Music is Medicine. After a sad night or a happy day, the first instinct is to grab your headphones and play a song that matches your mood. There’s a reason why when our brain is a mess, music doesn’t just sound good; it heals. Science proves that these aren’t random occurrences; music literally changes the way the brain and body function. When you really think about it, music might be the simplest, most cost-effective, and most accessible form of therapy out there.
Music on the brain
When you press play on your favorite playlist, the brain responds immediately. According to Ohio University, listening to music releases dopamine into the body. Dopamine is the “pleasure” hormone that is responsible for feelings of happiness or reward. As the dopamine levels in the body rise, cortisol, the stress hormone, drops.
This explains why, in the middle of a breakdown, listening to your favorite song can boost your mood. There was a 2013 study from McGill University, which found that the participants who listened to music daily experienced less stress and were happier. So the music you listen to is scientifically determining your mood.
The idea of music as therapy is not new; there is a whole field of medicine that focuses on how music can heal patients both physically and mentally. According to the American Music Therapy Association, “music therapy is the clinical and evidence-based use of music interventions to accomplish individualized goals within a therapeutic relationship by a credentialed professional who has completed an approved music therapy program”.

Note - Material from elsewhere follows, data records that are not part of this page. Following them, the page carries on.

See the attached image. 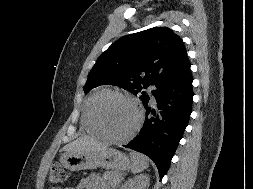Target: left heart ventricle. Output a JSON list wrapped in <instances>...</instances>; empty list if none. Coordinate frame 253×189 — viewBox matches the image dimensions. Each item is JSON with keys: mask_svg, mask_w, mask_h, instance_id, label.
Returning <instances> with one entry per match:
<instances>
[{"mask_svg": "<svg viewBox=\"0 0 253 189\" xmlns=\"http://www.w3.org/2000/svg\"><path fill=\"white\" fill-rule=\"evenodd\" d=\"M99 115L105 128L114 136L128 134L137 121L135 108L118 98L103 101L99 107Z\"/></svg>", "mask_w": 253, "mask_h": 189, "instance_id": "obj_1", "label": "left heart ventricle"}]
</instances>
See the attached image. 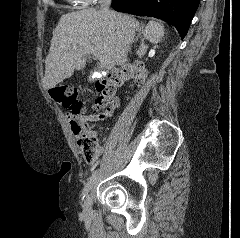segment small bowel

In hospitals, for example, music can be used to lower a patient’s heart rate or blood pressure before surgery. It could also be used in schools to help calm kids down after high-stress events or any kind of outburst. During an art therapy session, the patient could create music, listen to music, discuss lyrics and their meanings, or play an instrument. All of these therapy types are known to have positive effects on both one’s mental and physical health.
The soundtrack to healing
You don’t need a therapist to feel the effects of music. Curating a playlist based on your moods is a great way to help your brain. Pop and reggae music are known to energize and put you in an upbeat mood. Sad songs and R&B allow processing emotions rather than bottling them up. Lo-fi beats are good for studying and unwinding.

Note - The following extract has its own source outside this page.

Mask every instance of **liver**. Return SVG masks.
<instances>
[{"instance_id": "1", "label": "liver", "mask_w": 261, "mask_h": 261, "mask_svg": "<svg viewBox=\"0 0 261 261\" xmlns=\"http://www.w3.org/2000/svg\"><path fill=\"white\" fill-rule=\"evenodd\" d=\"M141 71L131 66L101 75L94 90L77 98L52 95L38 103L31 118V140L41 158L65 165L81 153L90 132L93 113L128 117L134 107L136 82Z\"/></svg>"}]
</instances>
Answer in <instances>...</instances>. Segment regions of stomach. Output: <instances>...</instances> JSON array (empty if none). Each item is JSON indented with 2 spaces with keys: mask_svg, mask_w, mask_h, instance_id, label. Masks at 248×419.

Creating a playlist for healing, motivation, happiness, or reflection can help your brain regulate. Sometimes the music syncs with your breathing and heartbeat. This is why you can feel grounded after listening to certain songs when the surroundings are in chaos.

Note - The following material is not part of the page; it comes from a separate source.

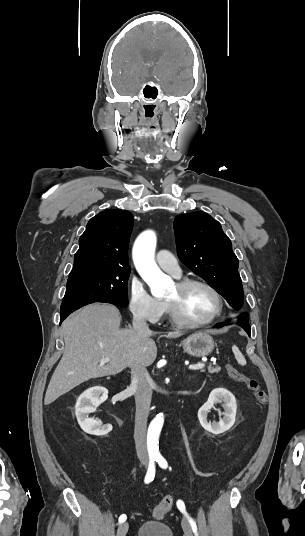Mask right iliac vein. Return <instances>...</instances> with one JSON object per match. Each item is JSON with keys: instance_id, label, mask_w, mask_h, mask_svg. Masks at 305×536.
<instances>
[{"instance_id": "1", "label": "right iliac vein", "mask_w": 305, "mask_h": 536, "mask_svg": "<svg viewBox=\"0 0 305 536\" xmlns=\"http://www.w3.org/2000/svg\"><path fill=\"white\" fill-rule=\"evenodd\" d=\"M128 531V523H121L117 530V536H126Z\"/></svg>"}]
</instances>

“One good thing about music, when it hits you, you feel no pain”
– Bob Marley
Music can’t replace therapy, but it reminds us that healing isn’t always clinical. There is beauty in how a certain lyric can capture all of your feelings, or how millions of people can relate to the same lyrics. Music is a shared kind of healing, and no medical study can truly capture that magic. But that might be the whole point: music isn’t prescribed, it’s played.